The winery Fürst Hohenlohe-Oehringen has already impressed the distinctly non-aristocratic wine rambler with its marvellous top-of-the line red "Ex flammis orior". And the Lemberger red wine grape of Württemberg, as our regular readers know, is no other than Austria's and Hungary's Blaufränkisch. In the new spirit of german patriotism summoned by german liberal democrat and possible future foreign (!) minister Guido Westerwelle, who refused to answer an english question from a BBC reporter with the witty and adroit words: "Wir sind ja hier in Deutschland", we should probably not even tell you that. So, let's turn to a german wine from a thoroughly german grape:
With a nice bright pinot-noir-like red colour, this has a fresh nose of sour cherries and juniper, fresh green wood. In the mouth, it seems lighter than it is due to the fresh acidity, distinctly spicy again, but it has fine-grained tannins and, I think, a very light touch of oak that makes it long and round. The next day, some sweet herbal notes and some clove had rounded it out even further.

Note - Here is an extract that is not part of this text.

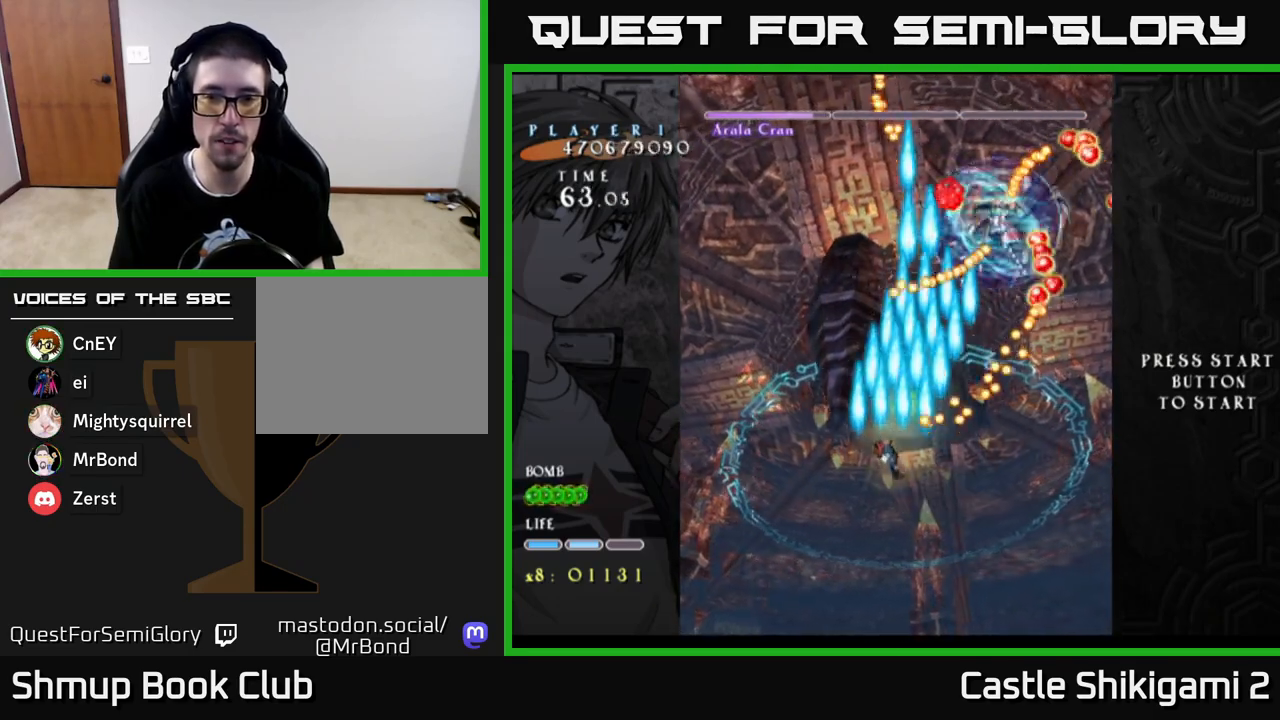
{"buttons": ["B", "DPAD_UP", "DPAD_RIGHT"], "left_stick": "center", "right_stick": "center", "events": [[50, "DPAD_RIGHT", "down"], [267, "DPAD_UP", "up"], [450, "DPAD_UP", "down"]]}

A spicy, fresh, but also mouthfilling red, this is comparable to Cabernet Franc from the Loire and of course to the more traditional austrian Blaufränkischs, like those from Uwe Schiefer, Hans Nittnaus or the Moric winery. This should go well with dried ham or speck, but also with venison, especially if some juniper is part of the sauce.
Unfortunately, this wine is too good to use it to sneak in another reference to german politics. That being said, someone should definitely acquaint Guido Westerwelle with the Little German. I have a feeling they would get along wonderfully.